Los niños comunes tienen rabietas. El tuyo, cuando estalla, es un tsunami. Hay sonidos que, para él, están a un volumen cien veces más alto que el que tú escuchas. El exceso de luz le duele. Los cambios imprevistos le alteran.
Si tu niño escucha algunos ruidos multiplicados por cien, tú sientes una alegría multiplicada por mil con cada pequeño avance que vais logrando, cada milímetro que has ido avanzando en tu capacidad de comunicarte. Los padres y las madres de los niños corrientes no llegan a llorar de alegría cuando su hijo les mira por primera vez a los ojos y aguanta, aunque sea diez segundos, el contacto visual. Tú si entiendes que la felicidad es eso. Él a su ritmo y tú, haciéndote.
A ti no hace falta explicarte que los TEA no son todos iguales. Que si el tuyo lo que tiene es asperger y le da por hablar de su tema favorito —las carreteras, los trenes, el Titanic— entonces aquello es un brotar imparable de palabras y te va a costar dios y ayuda meter baza. No son todos iguales y no son todos niños.
Los niños crecen. Se hacen adolescentes TEA y al tsunami se une, cuerpo a tierra, la adolescencia. Se hacen jóvenes y adultos TEA y han de aprender a valerse en un mundo diseñado por quienes no lo somos. Aprenden a estrecharnos la mano aunque les no les guste el contacto físico; aprenden a decir frases rituales como “encantado de conocerle” o “¿qué tal está usted?”, a responder “me alegro” cuando no se alegran, como nosotros. Aprenden a imitar nuestro idioma, a reproducirlo, aunque en ocasiones no lo entiendan.

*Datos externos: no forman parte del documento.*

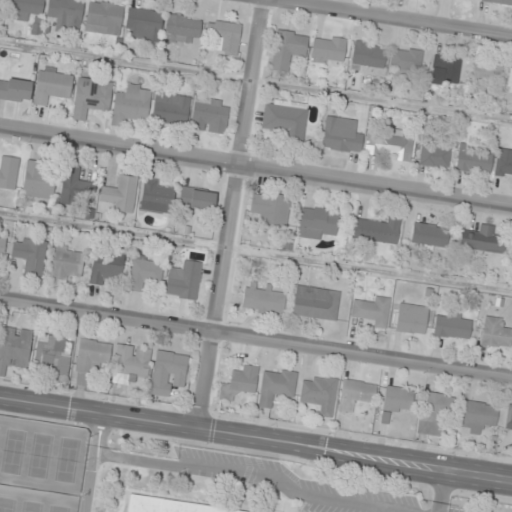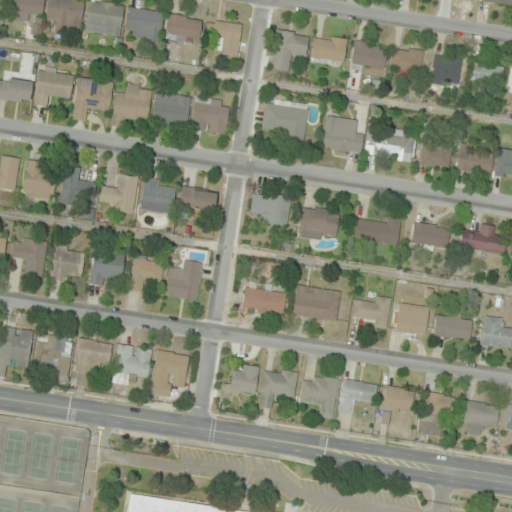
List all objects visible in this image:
building: (500, 1)
building: (0, 2)
building: (28, 12)
building: (66, 12)
building: (103, 18)
road: (388, 19)
building: (143, 24)
building: (182, 29)
building: (223, 36)
building: (328, 48)
building: (287, 49)
building: (368, 55)
building: (406, 59)
building: (447, 68)
building: (486, 72)
road: (255, 81)
building: (509, 82)
building: (52, 85)
building: (15, 89)
building: (91, 97)
building: (131, 104)
building: (170, 109)
building: (209, 115)
building: (285, 120)
building: (341, 135)
building: (390, 144)
building: (434, 156)
building: (474, 159)
building: (503, 162)
road: (255, 168)
building: (8, 171)
building: (37, 180)
building: (76, 187)
building: (121, 194)
building: (157, 196)
building: (197, 199)
building: (270, 208)
road: (231, 214)
building: (317, 222)
building: (376, 231)
building: (428, 236)
building: (481, 239)
building: (2, 244)
road: (255, 252)
building: (30, 255)
building: (65, 262)
building: (105, 269)
building: (144, 271)
building: (184, 280)
building: (263, 300)
building: (316, 302)
building: (371, 311)
building: (411, 318)
building: (452, 325)
building: (495, 333)
road: (255, 339)
building: (14, 348)
building: (53, 354)
building: (90, 358)
building: (130, 364)
building: (168, 373)
building: (240, 382)
building: (276, 386)
building: (356, 393)
building: (320, 394)
building: (396, 401)
building: (434, 411)
building: (477, 416)
building: (508, 417)
road: (256, 438)
park: (11, 451)
park: (38, 455)
park: (65, 459)
road: (89, 460)
road: (237, 470)
road: (440, 490)
park: (6, 504)
building: (169, 505)
park: (30, 506)
building: (167, 506)
park: (56, 508)
parking lot: (445, 509)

Hacen lo que hacemos los adultos comunes, no para sentirse ellos comunes, sino para que nosotros, tan incómodos ante la diferencia, les veamos un poco menos diferentes. Han hecho por incluirse ellos en nuestras formas, nuestros hábitos y en nuestras expresiones. Lo que las organizaciones y asociaciones relacionadas con los TEA nos invitan a hacer en este dos de abril es poner un poco más de nuestra parte para facilitarles a ellos la inclusión sin pretender, ni aspirar, ni esperar que sean algo distinto a lo que son. Son personas con Trastornos del Espectro Autista. Son diferentes.